Nick Miletak was hired to participate in Royal Coach Tours’ student driver trainee program. On the day formal classroom instruction was set to begin, Miletak showed up, handed in his resignation, and demanded compensation for time he had been available before the formal training started. Royal Coach refused but still paid him for 11 hours of classroom time he had logged during informal training.
About a week after resigning, Miletak filed a civil lawsuit against Royal Coach alleging five causes of action. After Royal Coach demurred, Miletak filed an amended complaint asserting two claims: promissory estoppel and constructive discharge. Following a court trial, judgment was entered in Royal Coach’s favor. Miletak appealed, and the Sixth District affirmed. Royal Coach then sued Miletak for malicious prosecution.
A bench trial was held on the malicious prosecution claim without a court reporter present. The trial court issued a statement of decision finding that Miletak’s prior employment action had terminated in Royal Coach’s favor, that Miletak lacked probable cause to bring the claims, that he pursued the action with malice, and that Royal Coach suffered damages. The court awarded Royal Coach $257,197.53, including punitive damages.
Miletak subsequently filed motions for a new trial, to dismiss, and to vacate the judgment. The trial court denied each one.
The Sixth District Court of Appeal affirmed the judgment in its entirety in the unpublished case of Royal Coach Tours, Inc. v. Miletak, -H052687 (May 2026). Miletak raised thirteen separate contentions on appeal; the court rejected all of them.
Miletak appealed in pro per. The court’s analysis was shaped throughout by Miletak’s repeated failure to meet basic appellate requirements — providing adequate record citations, presenting developed legal arguments, and confining his claims to matters in the record. The court invoked the principle from Jameson v. Desta (2018) 5 Cal.5th 594, 609, that the burden falls on the appellant to demonstrate error on the basis of the record presented.
On personal jurisdiction, Miletak argued the trial court lost jurisdiction when he relocated to Florida. The court held that once a trial court acquires jurisdiction over a party, that jurisdiction continues to final judgment and is not defeated by the party’s relocation, citing Goldman v. Simpson (2008) 160 Cal.App.4th 255, 263–264. Miletak’s reliance on Daimler AG v. Bauman (2014) 571 U.S. 117 was misplaced because that case addressed an entirely different question about claims by foreign plaintiffs against a foreign defendant.
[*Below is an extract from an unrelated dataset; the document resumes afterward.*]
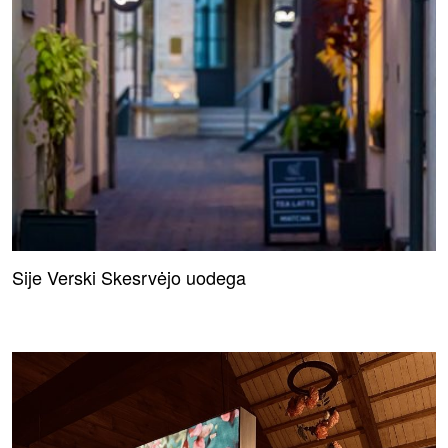
Sije Verski Skesrvėjo uodega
On the absence of a court reporter, Miletak claimed he requested one at trial. But the settled statement, the order denying his new trial motion, and the trial court’s own statements at the settled statement hearing all indicated that no such request was made. Without record evidence of a request, the court found no error.
On the denial of a jury trial, the record showed Miletak failed to timely request a jury or demonstrate that his partial fee waiver covered jury fees. The court applied TriCoast Builders, Inc. v. Fonnegra (2024) 15 Cal.5th 766, which holds that a litigant challenging the denial of relief from a jury waiver for the first time on appeal must show prejudice — something Miletak never attempted.
On probable cause, the central substantive issue, Miletak argued that the denial of Royal Coach’s nonsuit motion in the underlying employment action conclusively established probable cause under the interim adverse judgment rule. The court disagreed. Drawing on Parrish v. Latham & Watkins (2017) 3 Cal.5th 767 and Wilson v. Parker, Covert & Chidester (2002) 28 Cal.4th 811, the court explained that the interim adverse judgment rule applies only to rulings on the merits, not those resting on procedural or technical grounds. Here, the nonsuit motion was denied based on Miletak’s opening statement — before any evidence was presented — so the denial said nothing about the substantive merits of his promissory estoppel claim.
The court also noted that Miletak attributed a fabricated quotation to Parrish, claiming that probable cause for any single claim insulates the entire suit. The California Supreme Court has held precisely the opposite: a malicious prosecution suit may be maintained where even one of several claims in the prior action lacked probable cause. See Crowley v. Katleman (1994) 8 Cal.4th 666, 671.
On the remaining issues — evidentiary rulings, judicial bias, fraud on the court, the settled statement, denial of writ petitions, and the prior anti-SLAPP appeal — the court found each contention either unsupported by record citations, procedurally forfeited, or substantively without merit. Multiple claims were deemed waived under Duarte v. Chino Community Hospital (1999) 72 Cal.App.4th 849, 856, for failure to cite the record.